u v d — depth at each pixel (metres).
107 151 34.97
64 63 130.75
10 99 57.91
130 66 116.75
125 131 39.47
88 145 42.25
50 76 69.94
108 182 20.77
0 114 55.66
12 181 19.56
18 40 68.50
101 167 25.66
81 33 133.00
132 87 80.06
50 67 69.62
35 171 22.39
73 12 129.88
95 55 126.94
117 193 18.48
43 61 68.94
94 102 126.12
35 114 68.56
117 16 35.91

--

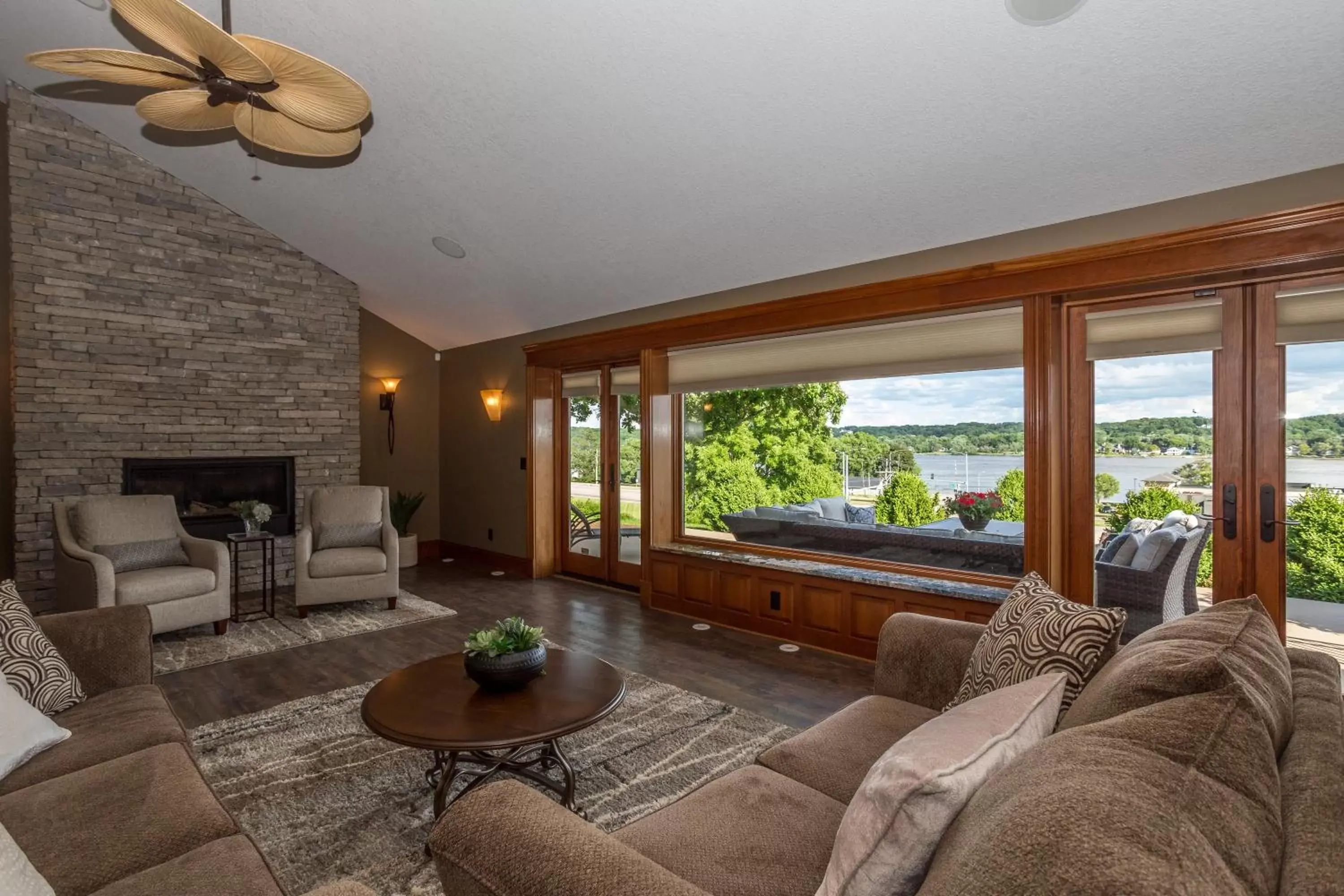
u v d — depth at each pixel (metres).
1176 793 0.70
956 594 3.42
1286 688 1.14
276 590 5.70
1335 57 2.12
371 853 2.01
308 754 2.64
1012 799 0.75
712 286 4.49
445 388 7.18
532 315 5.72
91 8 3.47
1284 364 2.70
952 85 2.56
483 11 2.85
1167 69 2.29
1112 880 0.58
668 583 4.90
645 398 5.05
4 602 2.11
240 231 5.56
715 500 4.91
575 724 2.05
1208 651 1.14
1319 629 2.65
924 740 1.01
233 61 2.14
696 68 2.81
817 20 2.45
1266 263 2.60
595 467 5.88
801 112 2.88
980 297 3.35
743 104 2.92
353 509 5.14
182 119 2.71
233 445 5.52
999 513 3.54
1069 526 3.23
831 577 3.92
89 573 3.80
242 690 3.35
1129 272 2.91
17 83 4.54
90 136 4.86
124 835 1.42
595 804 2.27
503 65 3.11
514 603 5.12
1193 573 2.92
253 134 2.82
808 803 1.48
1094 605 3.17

■ Instructions to follow: Above are the records; from them, give again exactly the lines from the one containing "645 398 5.05" to the one containing "1094 605 3.17", both lines included, and nothing more.

■ Answer for this exercise:
645 398 5.05
4 602 2.11
240 231 5.56
715 500 4.91
575 724 2.05
1208 651 1.14
1319 629 2.65
924 740 1.01
233 61 2.14
696 68 2.81
817 20 2.45
1266 263 2.60
595 467 5.88
801 112 2.88
980 297 3.35
743 104 2.92
353 509 5.14
182 119 2.71
233 445 5.52
999 513 3.54
1069 526 3.23
831 577 3.92
89 573 3.80
242 690 3.35
1129 272 2.91
17 83 4.54
90 136 4.86
124 835 1.42
595 804 2.27
503 65 3.11
514 603 5.12
1193 573 2.92
253 134 2.82
808 803 1.48
1094 605 3.17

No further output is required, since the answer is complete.